Simple State machine 'library'. Only single class is all what you might need for state machine definition.
State machine well explained here: https://en.wikipedia.org/wiki/UML_state_machine
Idea of this implementation is to have 'pure state machine'. It is best used over some 'immutable' state object that can be copy/mutated with provided handlers.
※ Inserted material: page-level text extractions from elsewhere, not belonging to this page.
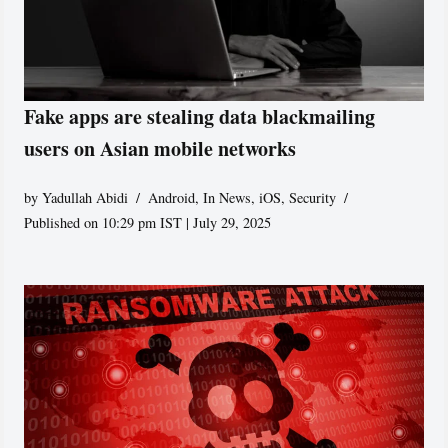
Fake apps are stealing data blackmailing
users on Asian mobile networks
by
Yadullah Abidi
Android
,
In News
,
iOS
,
Security
Published on 10:29 pm IST | July 29, 2025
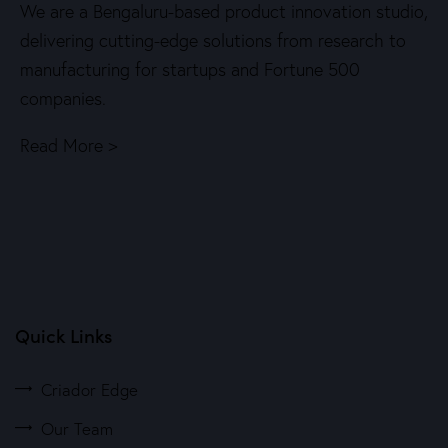
We are a Bengaluru-based product innovation studio,
delivering cutting-edge solutions from research to
manufacturing for startups and Fortune 500
companies.
Read More >
Quick Links
Criador Edge
Our Team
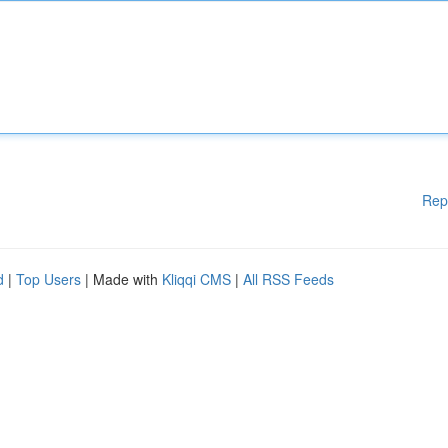
Rep
d
|
Top Users
| Made with
Kliqqi CMS
|
All RSS Feeds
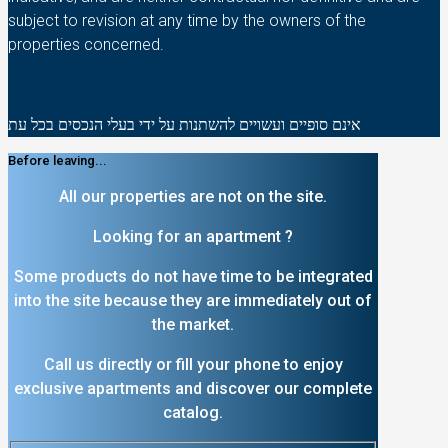
subject to revision at any time by the owners of the
properties concerned.
אינם סופיים ועשויים להשתנות על ידי בעלי הנכסים בכל עת
Before leaving...
All our properties are not on the site.
Looking for an apartment ?
Some products do not have time to be integrated
into the site because they are immediately out of
the market.
Call us directly or fill your phone to enjoy
exclusive apartments and discover our complete
catalog.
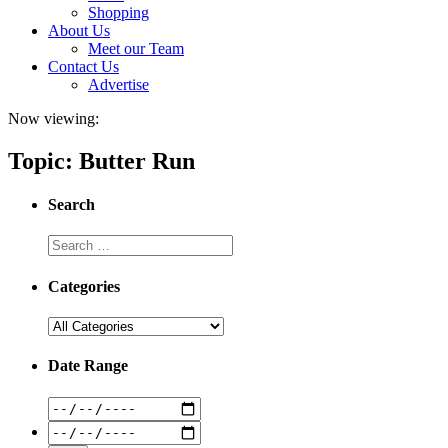
Shopping
About Us
Meet our Team
Contact Us
Advertise
Now viewing:
Topic: Butter Run
Search
Categories
Date Range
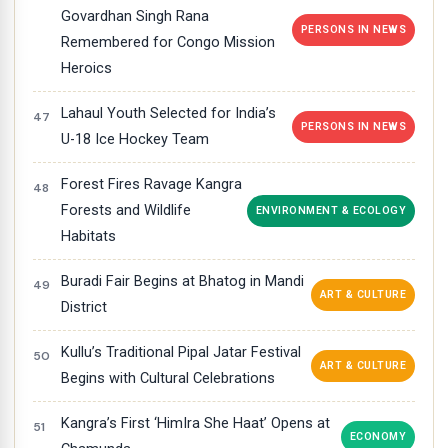
Govardhan Singh Rana
PERSONS IN NEWS
Remembered for Congo Mission
Heroics
Lahaul Youth Selected for India’s
PERSONS IN NEWS
U-18 Ice Hockey Team
Forest Fires Ravage Kangra
Forests and Wildlife
ENVIRONMENT & ECOLOGY
Habitats
Buradi Fair Begins at Bhatog in Mandi
ART & CULTURE
District
Kullu’s Traditional Pipal Jatar Festival
ART & CULTURE
Begins with Cultural Celebrations
Kangra’s First ‘HimIra She Haat’ Opens at
ECONOMY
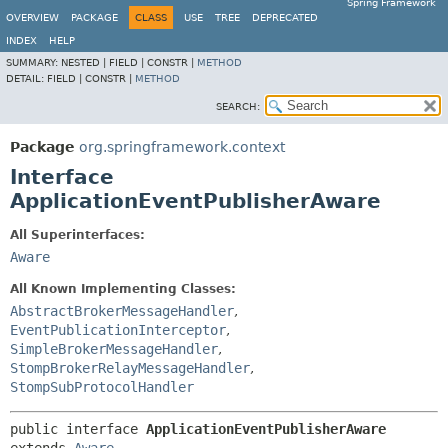
Spring Framework
OVERVIEW
PACKAGE
CLASS
USE
TREE
DEPRECATED
INDEX
HELP
SUMMARY:
NESTED |
FIELD |
CONSTR |
METHOD
DETAIL:
FIELD |
CONSTR |
METHOD
SEARCH:
Package
org.springframework.context
Interface
ApplicationEventPublisherAware
All Superinterfaces:
Aware
All Known Implementing Classes:
AbstractBrokerMessageHandler
,
EventPublicationInterceptor
,
SimpleBrokerMessageHandler
,
StompBrokerRelayMessageHandler
,
StompSubProtocolHandler
public interface 
ApplicationEventPublisherAware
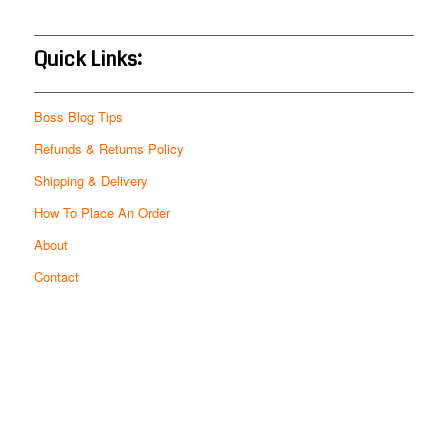
Quick Links:
Boss Blog Tips
Refunds & Returns Policy
Shipping & Delivery
How To Place An Order
About
Contact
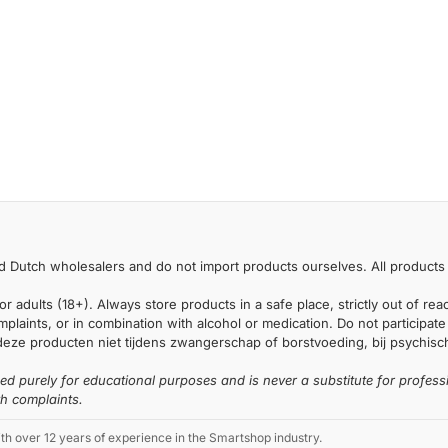
 Dutch wholesalers and do not import products ourselves. All products 
or adults (18+). Always store products in a safe place, strictly out of r
laints, or in combination with alcohol or medication. Do not participate i
deze producten niet tijdens zwangerschap of borstvoeding, bij psychische
ded purely for educational purposes and is never a substitute for profess
th complaints.
 over 12 years of experience in the Smartshop industry.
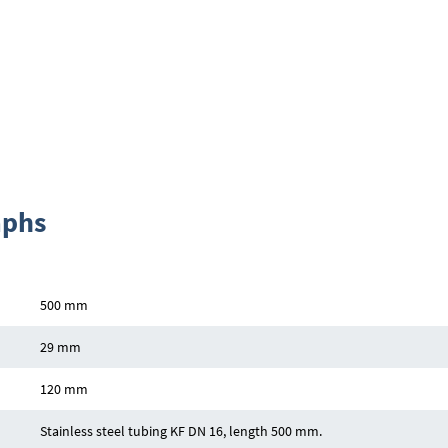
aphs
500 mm
29 mm
120 mm
Stainless steel tubing KF DN 16, length 500 mm.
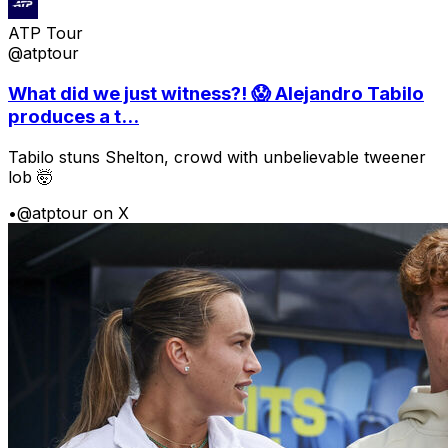
ATP Tour
@atptour
What did we just witness?! 😱 Alejandro Tabilo
produces a t...
Tabilo stuns Shelton, crowd with unbelievable tweener
lob 🤯
•
@atptour on X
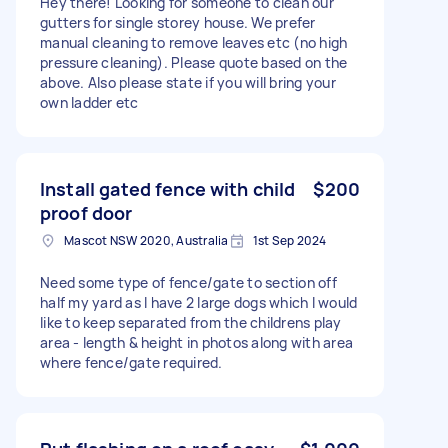
Hey there! Looking for someone to clean our
gutters for single storey house. We prefer
manual cleaning to remove leaves etc (no high
pressure cleaning). Please quote based on the
above. Also please state if you will bring your
own ladder etc
Install gated fence with child
$200
proof door
Mascot NSW 2020, Australia
1st Sep 2024
Need some type of fence/gate to section off
half my yard as I have 2 large dogs which I would
like to keep separated from the childrens play
area - length & height in photos along with area
where fence/gate required.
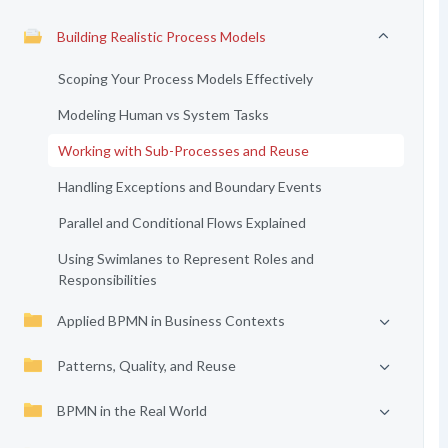
Building Realistic Process Models
Scoping Your Process Models Effectively
Modeling Human vs System Tasks
Working with Sub-Processes and Reuse
Handling Exceptions and Boundary Events
Parallel and Conditional Flows Explained
Using Swimlanes to Represent Roles and
Responsibilities
Applied BPMN in Business Contexts
Patterns, Quality, and Reuse
BPMN in the Real World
s2 = machine.newState(s1, action)
Feature provided by yasm:
- Support for 'pure state machine' implementations
- Actions and States (*)
- Enter/Exit transformers
- Declarative transition definitions
- Transition guards
- Stateless and threadsafe (**)
- Support for ANY actions (***)
(*) machine uses Action instead of Event as it overloaded term
(**) _as long as transition functions are thread safe as well
(***) useful to implement timeouts https://github.com/octo47/yasm/blob/master/README.md#any-state
Features not in (yet):
- Verification
To give you some example of how it can be used here a simple class:
class Phone {
enum State {
Ringing, Connected, OffHook
}
static class CallDialed implements StateMachine.Action {
private final String number;
}
private final State state;
@Nullable
private final String callingNumber;
... rest of the class
}
Class is going to be immutable (protobuf generated classes or any IDE plugin for 'immutable objects' or Lombok can be used). Class can have builders or copying methods
Phone withLeftMessage(String leftMessage) {
return of(getState(), getCallingNumber(), leftMessage, getStarted(), getAccumulated());
}
State machine example can be found at: https://github.com/octo47/yasm/blob/master/src/test/java/com/github/octo47/yasm/PhoneCallStateMachine.java
To define machine builder-style calls can be used during StateMachine construction:
public PhoneCallStateMachine() {
fromState(Phone.State.OffHook)
.onEntry(phone -> phone.withCallingNumber(null).accountAccumulated(clock.instant()))
.permit(Phone.CallDialed.class, Phone.State.Ringing, (a, phone) -> phone.withCallingNumber(a.getNumber()));
...
Code defines 'onEntry' method that effectively erase phone state to not repeat this each time machine transitioning to OffHook state
As well defines one transition OffHook -> Ringing triggered by any instance of Phone.CallDialed.class
Last lambda is 'transformer' method that should (by design, but not strictly required) provide new state object.
(a, phone) -> phone.withCallingNumber(a.getNumber())
a in our case will be an instance of Phone.CallDialed.class and it does have number we are calling
static class CallDialed implements StateMachine.Action {
private final String number;
}
Resulting sequence of how this machine can be used illustrated by this test code https://github.com/octo47/yasm/blob/master/src/test/java/com/github/octo47/yasm/StateMachineTest.java#L12
final Phone calling = stateMachine.transition(initialPhone, new Phone.CallDialed(number)).orElseThrow(AssertionError::new);
final Phone connected = stateMachine.transition(calling, new Phone.CallConnected()).orElseThrow(AssertionError::new);
final Phone withMessage = stateMachine.transition(connected, new Phone.LeftMessage(message)).orElseThrow(AssertionError::new);
final Phone hangUp = stateMachine.transition(connected, new Phone.HungUp()).orElseThrow(AssertionError::new);
(Optional used to express no state to transition was found)
ANY state can be used to define timeouts.
Consider following example:
fromState(Phone.State.Connected)
...
.permitIf(AnyAction.class, Phone.State.OffHook, isCallTooLong(clock, maxCall))
...
For state Connected transition defined as 'Connected -> (ANY) OffHook: if(isCallTooLong)'
During transition analysis for any action this transition will happen if isCallTooLong() happen to return true. To make a bit easier to handle this use case machine provides loop() method that will trigger any 'ANY' transitions if appropriate guard will trigger.